Julia Gillard's carbon price promise
JULIA Gillard says she is prepared to legislate a carbon price in the next term.
JULIA Gillard says she is prepared to legislate a carbon price in the next term.
It will be part of a bold series of reforms that include school funding, education and health.
In an election-eve interview with The Australian, the Prime Minister revealed she would view victory tomorrow as a mandate for a carbon price, provided the community was ready for this step.
"I don't rule out the possibility of legislating a Carbon Pollution Reduction Scheme, a market-based mechanism," she said of the next parliament. "I rule out a carbon tax."
This is the strongest message Ms Gillard has sent about action on carbon pricing.
While any carbon price would not be triggered until after the 2013 election, Ms Gillard would have two potential legislative partners next term - the Coalition or the Greens. She would legislate the carbon price next term if sufficient consensus existed.
Earlier this year, then prime minister Kevin Rudd ditched Labor's plans to introduce a carbon price for the next term after the bills failed to pass the Senate.
Ms Gillard's proposal for a citizens' assembly to discuss climate change, announced after she replaced Mr Rudd as leader, has been heavily criticised.
Ms Gillard told The Australian there was a substantive basis to her rejection of same-sex marriage.
She now rules out any change in her opposition to same-sex marriage during the life of her government. She said she appreciated "our heritage as a Christian country" and believed "the marriage act has a special status in our culture".
Like Mr Rudd, she said she would select her own ministry rather than bow to factions.
And she has rejected proposals for both a parliamentary budget office and a debates commission.
She said her government would legislate a new funding model for government and private schools across Australia.

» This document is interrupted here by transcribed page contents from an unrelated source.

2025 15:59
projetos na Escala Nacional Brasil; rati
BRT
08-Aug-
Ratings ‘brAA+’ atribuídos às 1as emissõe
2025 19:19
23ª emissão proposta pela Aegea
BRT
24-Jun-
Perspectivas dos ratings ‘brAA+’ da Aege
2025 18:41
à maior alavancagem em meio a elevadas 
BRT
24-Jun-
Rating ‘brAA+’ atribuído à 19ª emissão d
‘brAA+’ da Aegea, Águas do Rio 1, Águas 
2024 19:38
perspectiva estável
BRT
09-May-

It would be based upon the review chaired by prominent businessman David Gonski that Ms Gillard branded a "think big" exercise.
She said a shift to some integration in government and private school funding was a "possibility". Aware of the explosive political nature of this exercise, Ms Gillard insisted Labor would legislate the new policy to begin from January 2014 - after the next term.

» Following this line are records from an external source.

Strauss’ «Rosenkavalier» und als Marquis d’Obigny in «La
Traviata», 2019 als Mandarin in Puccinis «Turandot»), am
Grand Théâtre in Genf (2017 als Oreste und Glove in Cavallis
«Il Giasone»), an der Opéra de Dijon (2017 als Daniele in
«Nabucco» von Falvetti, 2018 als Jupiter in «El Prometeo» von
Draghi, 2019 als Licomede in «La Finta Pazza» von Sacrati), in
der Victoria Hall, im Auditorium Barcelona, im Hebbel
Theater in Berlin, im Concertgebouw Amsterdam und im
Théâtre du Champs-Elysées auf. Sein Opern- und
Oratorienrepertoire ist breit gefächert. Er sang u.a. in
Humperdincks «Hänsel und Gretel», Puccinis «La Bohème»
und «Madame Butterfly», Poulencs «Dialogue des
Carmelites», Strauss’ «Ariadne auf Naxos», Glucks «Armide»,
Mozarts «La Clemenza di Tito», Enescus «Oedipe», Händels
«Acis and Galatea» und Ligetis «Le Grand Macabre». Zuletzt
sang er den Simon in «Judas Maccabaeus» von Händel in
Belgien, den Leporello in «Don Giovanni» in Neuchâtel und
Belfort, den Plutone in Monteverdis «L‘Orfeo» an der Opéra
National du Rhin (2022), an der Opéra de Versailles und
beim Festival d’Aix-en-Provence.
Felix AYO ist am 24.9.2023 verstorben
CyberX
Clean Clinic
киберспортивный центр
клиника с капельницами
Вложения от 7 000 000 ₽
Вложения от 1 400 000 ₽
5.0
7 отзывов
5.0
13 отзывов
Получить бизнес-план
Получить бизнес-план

For the first time, she nominated micro-economic reform in health and education as her most critical economic priorities.
"In my view, the major economic reform is to focus on health and education, big sections of our domestic economy that make a difference to productivity and participation."
This included market design, transparency, consumer choice, quality and regulation. Ms Gillard said health and education were "the two big undone (domestic) pieces of micro-economic reform".
She also spelt out her proposals to change immigration policy. "Will there be new criteria that bear upon immigration and numbers? Yes, two - better training policy and sustainability.
"It is not acceptable to me that states like Western Australia have got companies in the north crying out for skilled workers, and in Perth youth unemployment is more than 10 per cent. That's not acceptable to me. We will be acting on that."
She defended the $43 billion National Broadband Network, saying it had been subjected to "appropriate processes and diligence checks". This included a strong defence of the network's operating monopoly.